By the end of my Ph.D. program, I was reckoning with a queer identity I had suppressed for decades due to trauma, rigid binary conceptions of gender and sexuality that prevailed when I was first questioning in the 1990s, and a lack of queer role models who had children, which I desperately wanted. And when I say reckoning, I mean fucking around with multiple queer partners outside my marriage. Although I was honest with my ex about my behavior and desires at the time, we now differ over whether I ethically non-monogamous or just cheating on him. It was messy and painful, but sometimes the only way to find out is to fuck around.

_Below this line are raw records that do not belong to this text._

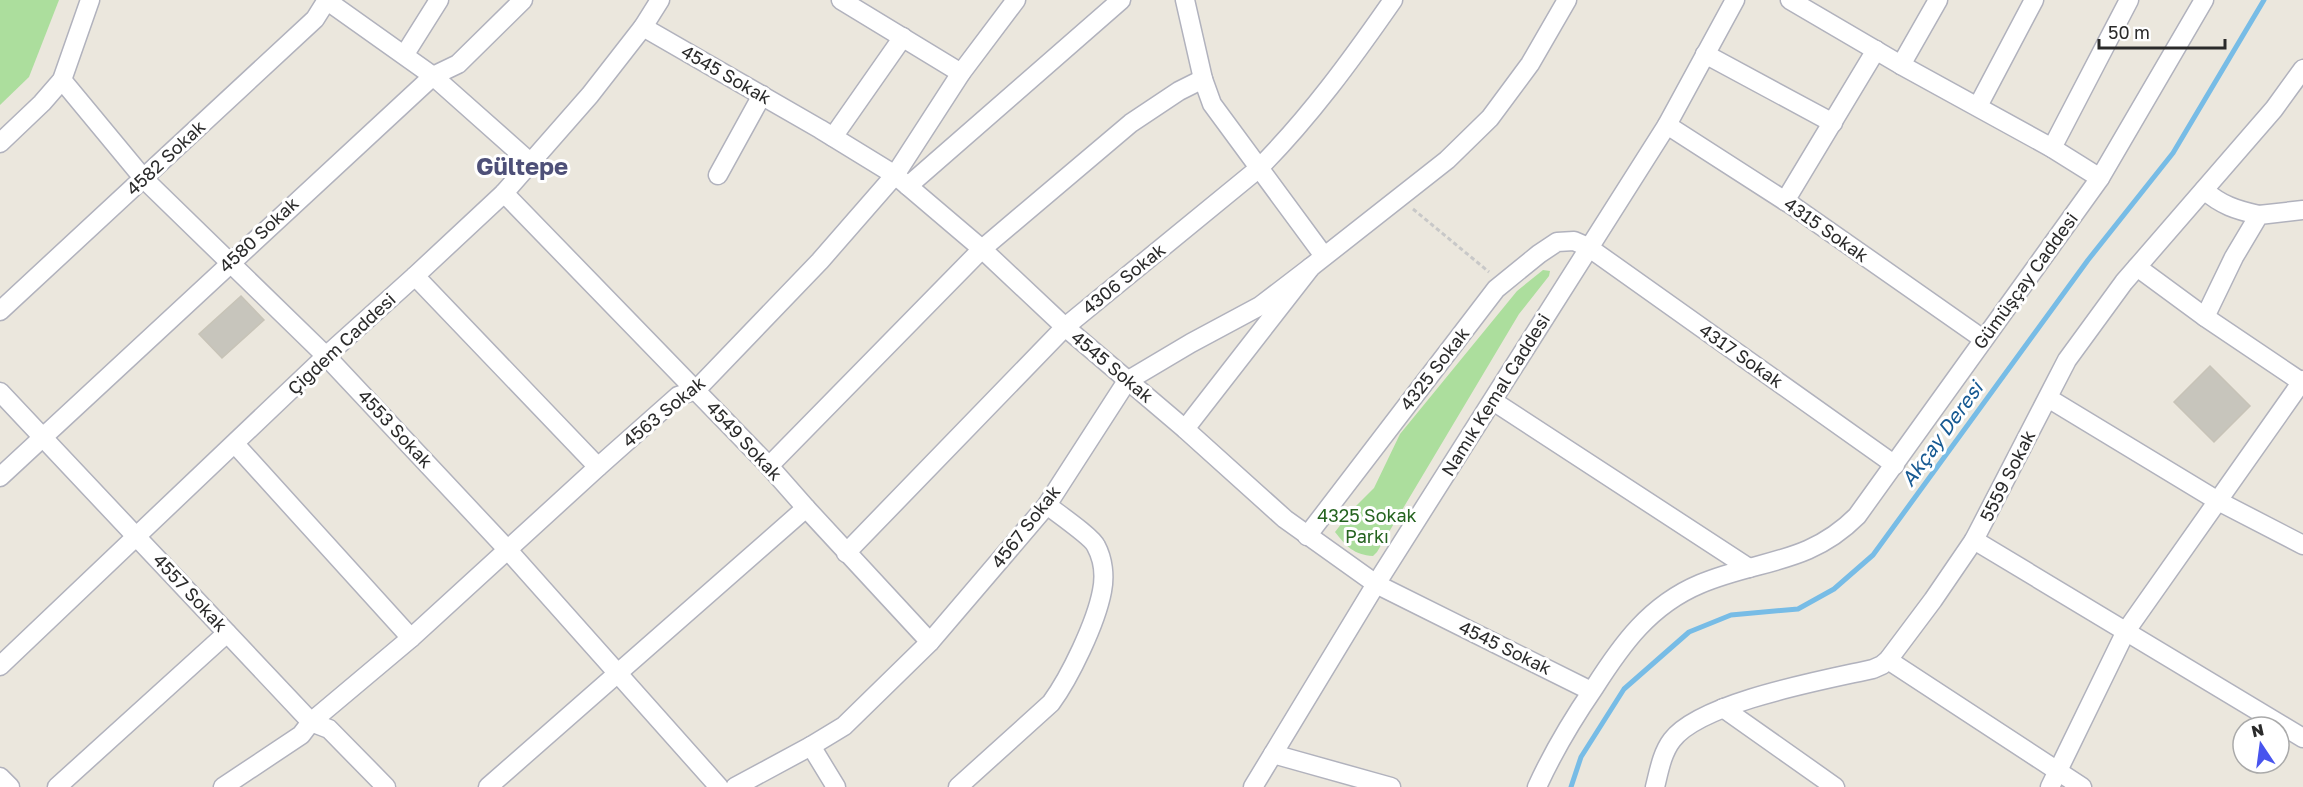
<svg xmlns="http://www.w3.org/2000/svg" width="2303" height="787" font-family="'Golos Text',sans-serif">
<rect width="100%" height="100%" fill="#ebe7dd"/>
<g fill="#acde9d">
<polygon points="0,0 59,0 29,77 0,105"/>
<path d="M1543 270 1550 271 1549 276 1519 314 1377 552 1373 556C1354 555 1346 546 1335 532L1352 510 1374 488 1400 434 1517 291Z"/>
</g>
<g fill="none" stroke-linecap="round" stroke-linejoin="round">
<polyline stroke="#77bce6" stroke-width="5" points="1571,787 1581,757 1624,689 1689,632 1731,615 1798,609 1834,589 1873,555 2088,260 2173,153 2264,0"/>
</g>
<g fill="#c7c5bc" stroke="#c7c3b7" stroke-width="1.5">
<polygon points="241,296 264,320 222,358 199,334"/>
<polygon points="2210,366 2250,406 2214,442 2174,402"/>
</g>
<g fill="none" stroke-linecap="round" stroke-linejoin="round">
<g stroke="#b1b2bd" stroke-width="21">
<g id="minor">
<polyline points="326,0 433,76 531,163"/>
<polyline points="841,0 961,73"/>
<polyline points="1185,0 1203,79 1212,104 1324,256"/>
<polyline points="1790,0 1901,65 2052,148 2100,178"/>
<polyline points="643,27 820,129 895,175 982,249 1065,327 1185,429 1285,519 1376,584 1591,691"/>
<polyline points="405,54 439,0"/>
<polyline points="1705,54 1833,123"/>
<polyline points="1901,65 1938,0"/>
<polyline points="62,80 144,179 326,356 507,549 719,787"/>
<polyline points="1978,106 2034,0"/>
<polyline points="1667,125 1793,206 1983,339"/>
<polyline points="833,137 903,37"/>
<polyline points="0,143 42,103 62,80 90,0"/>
<polyline points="2052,148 2129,0"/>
<polyline points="718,175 762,95"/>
<polyline points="908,186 1121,0"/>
<path d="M2204 190C2221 205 2236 210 2259 215"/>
<polyline points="504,193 769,466 806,508 930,642"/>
<polyline points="1785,201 1876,50"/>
<polyline points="2137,267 2205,317 2303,383"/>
<polyline points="415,276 598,467"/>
<polyline points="0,311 315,19 327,0"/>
<polyline points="2205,317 2234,257 2259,215 2303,210"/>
<polyline points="0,392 311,722 329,729 386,787"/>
<polyline points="2048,398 2218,501 2303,545"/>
<polyline points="1493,401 1749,568"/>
<polyline points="1185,429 1311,267 1447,160 1490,118 1530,64 1567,0"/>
<polyline points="235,444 411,638"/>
<polyline points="769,466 982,249 1131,123 1179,91 1203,79"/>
<polyline points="0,477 433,76 458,64 523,0"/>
<polyline points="1307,536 1496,289 1539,254 1557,242 1574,241 1588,247 1895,465"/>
<polyline points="1974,540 2303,738"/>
<path d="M846 553 1065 327 1258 169C1309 118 1352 59 1393 0"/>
<polyline points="1888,660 2082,787"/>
<polyline points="0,666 326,356 415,276 504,193 590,95 643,27 660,0"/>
<polyline points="1723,708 1835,787"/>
<polyline points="811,746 836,787"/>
<polyline points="1273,754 1391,787"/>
<polyline points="0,777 10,787"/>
<polyline points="57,787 227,633"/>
<polyline points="223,787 301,735 311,722 411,638 598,467 678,396 696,390 820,261 895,175 961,73 1016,0"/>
<polyline points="488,787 806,508"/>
<polyline points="735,787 811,746 844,726 930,642 1047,505 1127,381 1191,343 1260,306 1311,267"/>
<path d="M958 787 1051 703C1070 677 1096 623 1102 591 1105 576 1103 559 1096 546 1092 537 1057 513 1047 505"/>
<polyline points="1253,787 1376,584 1667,125 1735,0"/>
<path d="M1537 787C1553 752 1572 720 1594 688 1622 644 1650 605 1700 584 1759 559 1808 565 1857 516L2100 178 2204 0"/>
<path d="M1655 787C1659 771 1662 753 1672 740 1701 702 1824 680 1873 669L1882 665 1888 660 1933 600 1974 540 2067 360 2124 282 2274 109 2303 69"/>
<polyline points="2050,787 2126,631 2303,380"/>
</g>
</g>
<polyline stroke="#c8c8c8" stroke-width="3" stroke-dasharray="4.5 3" stroke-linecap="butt" points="1413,209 1489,272"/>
<use href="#minor" stroke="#fff" stroke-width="18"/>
</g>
<g text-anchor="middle" stroke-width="6" stroke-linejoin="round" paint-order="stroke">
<g font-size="18" fill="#2a2a2a" stroke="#fff">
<text transform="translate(726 75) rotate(30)" y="6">4545 Sokak</text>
<text transform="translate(166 158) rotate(-43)" y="6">4582 Sokak</text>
<text transform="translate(1826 230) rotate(35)" y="6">4315 Sokak</text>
<text transform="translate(259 235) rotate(-43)" y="6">4580 Sokak</text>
<text transform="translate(1124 279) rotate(-39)" y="6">4306 Sokak</text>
<text transform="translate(2026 281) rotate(-54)" y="6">Gümüşçay Caddesi</text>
<text transform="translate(342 344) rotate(-43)" y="6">Çiğdem Caddesi</text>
<text transform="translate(1741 356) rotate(35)" y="6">4317 Sokak</text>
<text transform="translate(1112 367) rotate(40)" y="6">4545 Sokak</text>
<text transform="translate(1435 369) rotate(-52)" y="6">4325 Sokak</text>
<text transform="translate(1496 395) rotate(-58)" y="6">Namık Kemal Caddesi</text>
<text transform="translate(664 412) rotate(-39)" y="6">4563 Sokak</text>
<text transform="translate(395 429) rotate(47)" y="6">4553 Sokak</text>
<text transform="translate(744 441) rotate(47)" y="6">4549 Sokak</text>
<text transform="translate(2008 476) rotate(-63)" y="6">5559 Sokak</text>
<text transform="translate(1026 527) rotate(-52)" y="6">4567 Sokak</text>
<text transform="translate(190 593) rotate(47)" y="6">4557 Sokak</text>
<text transform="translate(1505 648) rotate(26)" y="6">4545 Sokak</text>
</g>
<g font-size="18" fill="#25631f" stroke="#fff">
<text x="1367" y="522">4325 Sokak<tspan x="1367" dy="21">Parkı</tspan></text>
</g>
<g font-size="20" font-style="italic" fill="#165992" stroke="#fff">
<text transform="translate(1942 434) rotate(-54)" y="7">Akçay Deresi</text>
</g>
<g font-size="24" font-weight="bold" fill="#4e5078" stroke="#fff">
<text x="522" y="175">Gültepe</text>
</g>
</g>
<g transform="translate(2261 745) rotate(347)"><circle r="28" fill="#ffffff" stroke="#aaaaaa" stroke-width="1.5"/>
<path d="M0-4.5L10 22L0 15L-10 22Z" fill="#4854ee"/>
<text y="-9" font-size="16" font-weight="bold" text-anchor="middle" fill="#2a2a2a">N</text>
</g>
<path d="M2099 39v9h126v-9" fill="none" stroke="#2a2a2a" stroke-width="3"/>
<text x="2108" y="39" font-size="18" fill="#2a2a2a" stroke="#ffffff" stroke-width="4.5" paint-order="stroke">50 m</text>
</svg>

Both/And.

When I finished my degree, I landed a tenure track college teaching position in North Carolina, and we were out of money when we needed to move. Since I was technically graduating in the summer, I registered for 6 credit hours of dissertation work so I could take out student loans to get us through the summer until I got my first paycheck. All told, it took me $30K in additional student loans for me to finish my Ph.D. program to support myself and my family during my last year of dissertation when my marriage was falling apart. I just didn’t have the emotional bandwidth to be careful or deliberate with our money anymore. Fuck it.

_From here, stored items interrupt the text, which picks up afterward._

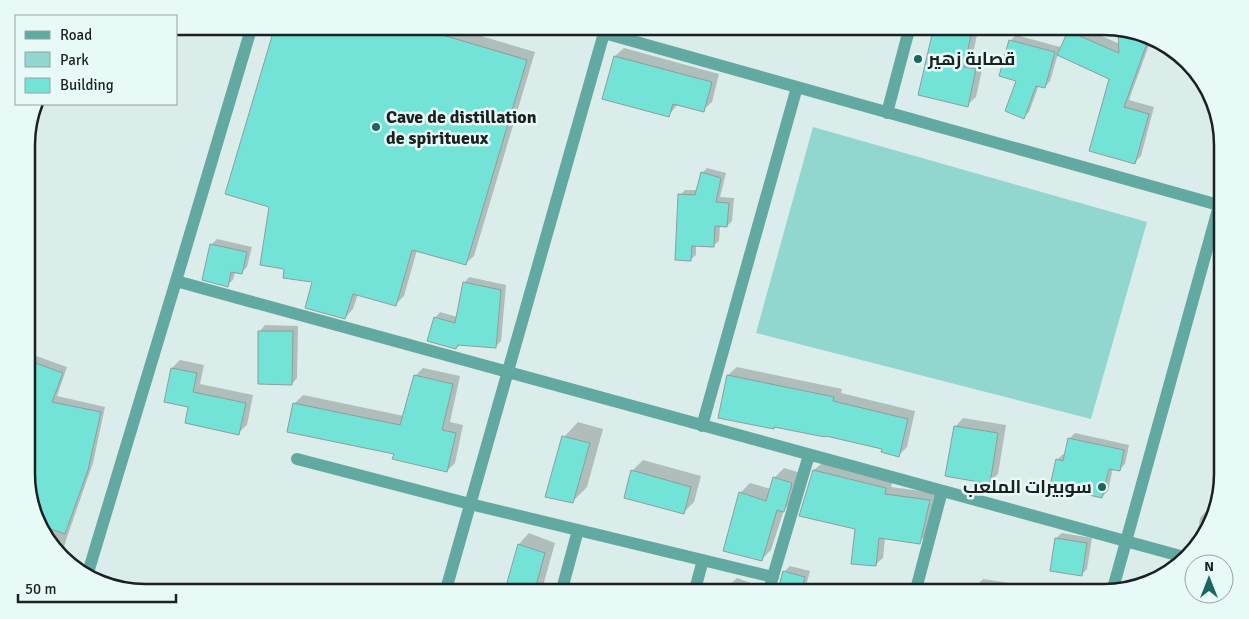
<svg xmlns="http://www.w3.org/2000/svg" width="1249" height="619" font-family="Signika,Cairo,sans-serif">
	<rect width="100%" height="100%" fill="#dbedea"/>
	<path fill="#91d7cf" d="M813,127L1147,222L1091,419L756,333Z"/>
	<path fill="#0003" d="M277,26H447L535,52L474,256L465,264L417,250L404,296L396,304L358,294L353,309L345,318L314,281L286,267L270,206Z
		M639,26H681L673,35Z
		M935,26H979L972,58L984,61L976,97L967,105Z
		M1075,26H1079L1120,44V30L1152,37L1129,100L1154,107L1141,156L1135,162L1111,78L1058,54L1050,81L1045,87L1039,85L1029,112L1024,117L1010,41L1016,35L1060,47L1058,53H1059L1069,31Z
		M624,48L719,74L712,102L703,110L678,104L669,115L615,56Z
		M707,168L726,173L720,197L734,198L732,221L727,226H720L719,241L713,246L696,245V255L690,260L680,195L685,190H697L702,173Z
		M217,239L252,247L247,267L241,273L235,272L233,280L227,285L211,245Z
		M469,277L506,285L501,341L495,347L461,344L456,348L435,318L440,312L457,317L464,283Z
		M265,325L298,326L297,378L292,384L260,331Z
		M28,353L67,367L57,396L105,407L93,463L66,540L62,556L51,546L27,490L35,379L27,376Z
		M180,360L204,365L200,384L253,395L247,425L238,433L190,407L172,368Z
		M737,367L842,389L841,393L915,411L907,447L899,455L883,448L826,435L776,426L774,428L728,375Z
		M423,368L460,376L450,422L463,425L455,463L447,471L395,453L294,404L303,395L404,416L415,376Z
		M963,418L1006,425L998,474L990,482L955,427Z
		M578,422L603,429L587,487L573,501L564,437Z
		M1075,433L1129,445L1125,464L1119,470L1113,468L1108,491L1102,497L1057,460L1063,454L1066,455L1069,439Z
		M643,460L701,476L694,502L683,513L632,471Z
		M822,463L893,480L891,487L936,493L927,535L919,542L885,538L883,558L875,565L856,528L801,515L814,470Z
		M784,468L801,473L793,500L784,510L771,550L761,560L740,493L750,483L771,489L774,478Z
		M1205,512L1214,514L1211,526L1200,539L1197,538L1200,518Z
		M529,533L555,543L541,593H505L519,544Z
		M1062,533L1092,538L1087,569L1082,574L1056,538Z
		M790,566L810,571L804,593H778L784,572Z
		M737,578L762,587L760,593H725L726,588Z
		M983,579L1023,585L1022,593H930L936,584L976,592L977,585Z"/>
	<path fill="#74e3d7" stroke="#8d9e9c" d="M275,26H412L527,60L466,265L412,250L396,306L353,294L345,319L305,308L312,282L283,278L284,269L260,265L269,207L225,194Z
		M934,26H973L964,67L976,69L968,107L918,95Z
		M1118,30L1145,36L1146,46L1124,107L1149,114L1135,164L1089,151L1109,79L1057,55L1068,31L1119,53Z
		M1009,40L1055,52L1045,88L1036,86L1024,119L1005,111L1016,81L999,76Z
		M614,56L712,82L704,112L673,104L669,117L602,99Z
		M701,172L721,178L716,202L729,203L727,227L715,226L714,247L692,246L691,261L675,260L678,194L695,195Z
		M210,244L247,252L242,274L231,272L228,287L202,280Z
		M463,282L501,290L496,348L458,345L456,349L427,341L434,317L455,323Z
		M258,331H293L292,385L258,384Z
		M27,360L63,373L52,402L101,412L88,470L65,534L42,526L27,490V398L34,379L27,377Z
		M171,368L197,373L193,392L246,403L239,435L185,423L188,407L164,402Z
		M414,375L453,384L442,430L456,433L447,472L392,459L394,454L287,432L293,403L400,425Z
		M727,375L834,397L833,401L908,419L899,457L881,452L882,449L826,436L825,437L774,427V429L718,418Z
		M954,426L998,433L990,484L945,476Z
		M562,436L590,443L573,503L545,497Z
		M1068,438L1124,450L1120,471L1109,469L1102,498L1050,486L1056,459L1063,461Z
		M631,470L691,487L684,514L624,498Z
		M813,470L886,488L885,494L930,500L920,544L879,538L876,566L851,564L855,529L799,516Z
		M773,477L792,483L784,512L777,510L762,561L723,551L739,492L766,501Z
		M1055,538L1087,543L1082,576L1050,571Z
		M518,544L545,553L534,593H504Z
		M783,571L805,577L801,593H777Z"/>
	<g fill="none" stroke-linecap="round" stroke-linejoin="round">
		<path stroke="#62aaa1" stroke-width="12" d="M252,26L176,281L1184,557
			M604,33L1222,206
			M887,113L910,26
			M702,426L797,87
			M297,459L470,504L773,577
			M87,576L176,281
			M1112,592L1222,195
			M445,593L606,26
			M561,593L578,530
			M694,593L703,560
			M768,593L809,455
			M915,593L942,491"/>
	</g>
	<g fill="#1c6760" stroke="#e8faf7" stroke-width="2">
		<circle cx="918" cy="59" r="5"/>
		<circle cx="376" cy="127" r="5"/>
		<circle cx="1102" cy="487" r="5"/>
	</g>
	<g text-anchor="middle" stroke-width="5" stroke-linejoin="round" paint-order="stroke">
		<g font-size="18" font-weight="bold" fill="#1a2120" stroke="#e8faf7" text-anchor="start">
			<text x="928" y="65">قصابة زهير</text>
			<text x="386" y="123">Cave de distillation<tspan x="386" dy="21">de spiritueux</tspan></text>
			<text x="1092" y="493" text-anchor="end">سوبيرات الملعب</text>
		</g>
	</g>
	<path d="M0 0H1249V619H0ZM145 35H1104A110 110 0 0 1 1214 145V474A110 110 0 0 1 1104 584H145A110 110 0 0 1 35 474V145A110 110 0 0 1 145 35Z" fill="#e8faf7" fill-rule="evenodd"/>
	<path fill="none" stroke="#1a2120" stroke-width="2.5" d="M145 35H1104A110 110 0 0 1 1214 145V474A110 110 0 0 1 1104 584H145A110 110 0 0 1 35 474V145A110 110 0 0 1 145 35Z"/>
	<rect x="15" y="15" width="162" height="90" fill="#e8faf7" stroke="#96a3a1"/>
	<rect x="25" y="31" width="25" height="8" fill="#62aaa1" stroke="#96a3a1"/>
	<text x="60" y="40" font-size="15" fill="#1a2120">Road</text>
	<rect x="25" y="52" width="25" height="15" fill="#91d7cf" stroke="#96a3a1"/>
	<text x="60" y="65" font-size="15" fill="#1a2120">Park</text>
	<rect x="25" y="78" width="25" height="15" fill="#74e3d7" stroke="#96a3a1"/>
	<text x="60" y="90" font-size="15" fill="#1a2120">Building</text>
	<g transform="translate(1209 579)"><circle r="24" fill="#e8faf7" stroke="#96a3a1"/>
	<path d="M0-4L9 19L0 12L-9 19Z" fill="#1c6760"/>
	<text y="-8" font-size="14" font-weight="bold" text-anchor="middle" fill="#1a2120">N</text>
	</g>
	<path d="M18 594v8h158v-8" fill="none" stroke="#1a2120" stroke-width="2.5"/>
	<text x="25" y="594" font-size="15" fill="#1a2120" stroke="#e8faf7" stroke-width="4" paint-order="stroke">50 m</text>
</svg>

We moved to North Carolina together even though our marriage was on shaky ground. We had two young kids, and I knew if we split up, they would end up with me full time. I didn’t think they could handle leaving their dad, and I didn’t think I could parent grieving kids and start a new job all on my own. I buckled down and tried to make it work. Similar to the classic car deal when we had our second child, my ex decided that since I got to “quit work and take a break in grad school,” he deserved a sabbatical when we moved to North Carolina, even though we couldn’t afford it. Maybe he was trying to get back at me and make himself happy. Regardless, we weren’t playing on the same financial team – it was more quid pro quo than give and take and it didn’t end well. It took him months to find even a part-time job, which sunk us deeper in debt and created more conflict and division in our marriage. As it became clearer to me that I was too queer to stay in a straight marriage, I felt increasingly guilty about hurting him and took on more financial and parenting responsibility as if this would even things out. It didn’t. It just made me resentful and tired.

We lasted a semester. He moved back to Florida, just as my student loan payments. kicked in.